The power of an emotional image is that it can contribute to a misunderstanding. People can interpret things differently due to the lack of context. In order to prevent a powder keg effect, think carefully about images you upload onto social media.

Avoid Judgments of Tone

Sometimes, it’s too easy to judge the tone of one’s voice on social network. What the person intended to write may not be the same way you read it as. As they say, most communications are nonverbal. Try speaking to the person and hear it in its intended tone. It may be completely different from the tone you imagined it first to be.

Avoid Talking to Trolls

Trolls are people who feel unheard and make a continuous attempt to gain respect from people. They create enemies in efforts to gain friends and respect.
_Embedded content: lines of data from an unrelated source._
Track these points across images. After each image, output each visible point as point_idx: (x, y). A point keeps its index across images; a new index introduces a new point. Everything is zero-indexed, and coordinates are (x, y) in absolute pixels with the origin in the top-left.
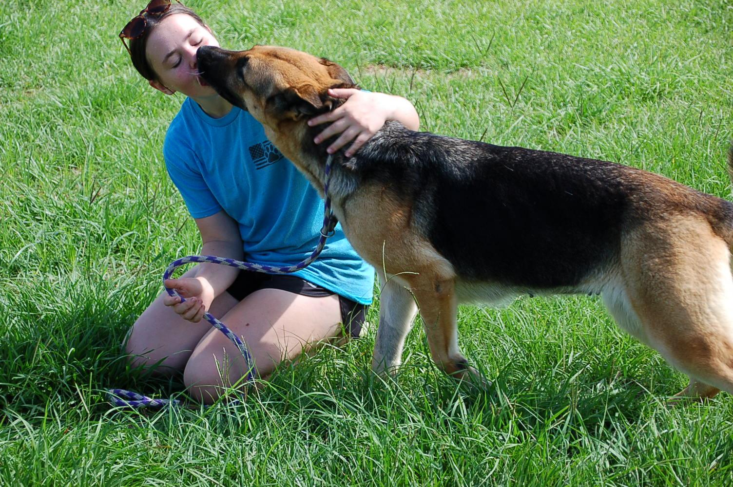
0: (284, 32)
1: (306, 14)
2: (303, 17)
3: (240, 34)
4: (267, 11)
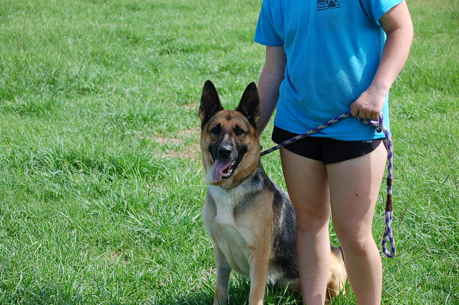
0: (437, 116)
1: (452, 105)
2: (450, 107)
3: (407, 116)
4: (426, 102)
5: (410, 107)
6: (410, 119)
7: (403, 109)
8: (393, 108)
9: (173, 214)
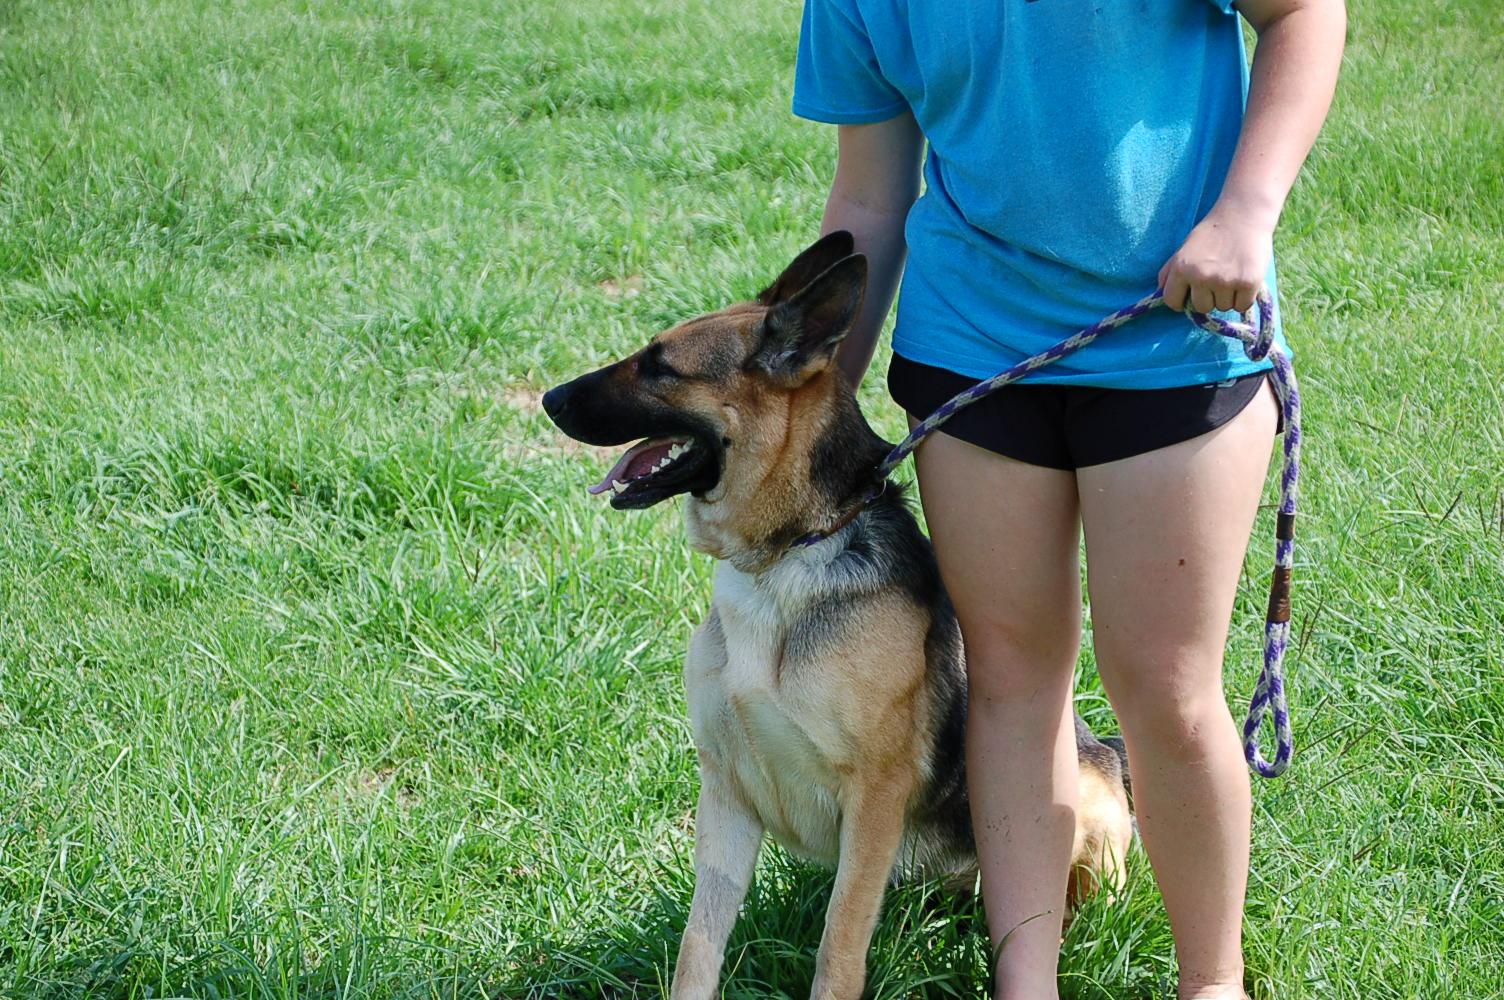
0: (1430, 299)
1: (1481, 263)
2: (1475, 269)
3: (1333, 301)
4: (1396, 253)
5: (1344, 271)
6: (1341, 311)
7: (1321, 281)
8: (1286, 275)
9: (561, 640)
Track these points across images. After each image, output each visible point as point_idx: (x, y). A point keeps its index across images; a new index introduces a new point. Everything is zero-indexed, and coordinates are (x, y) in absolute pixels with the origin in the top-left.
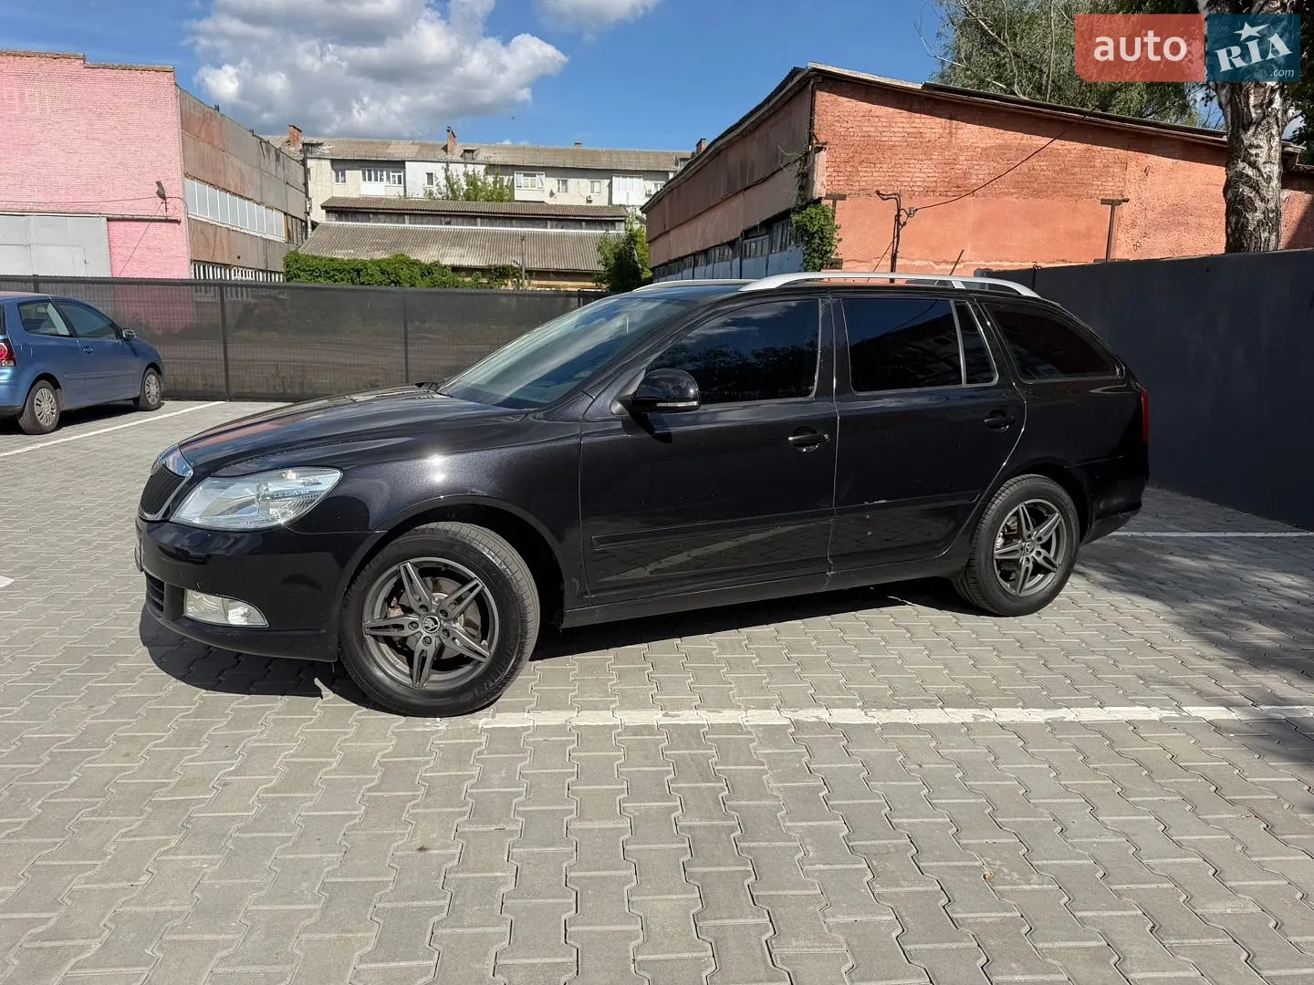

Don’t become their next target.

Take It Offline

It might be a good idea to send a private message or call the person to clarify an issue than posting it to their social media page where everyone can see it. Although you may disagree with someone, sending a private message can show that you still respect the mutual online relationship enough that you would send them a private message.

Help Others

If you spend your time online helping others and giving to the community, the people will more likely come to your defense when you are in trouble. They will also be more forgiving and give you the benefit of the doubt during a misunderstanding that happened on social media.

No matter how incivility exists today, we can all strive to create civility in 2014. Do you have any other things that can help foster a civil online community?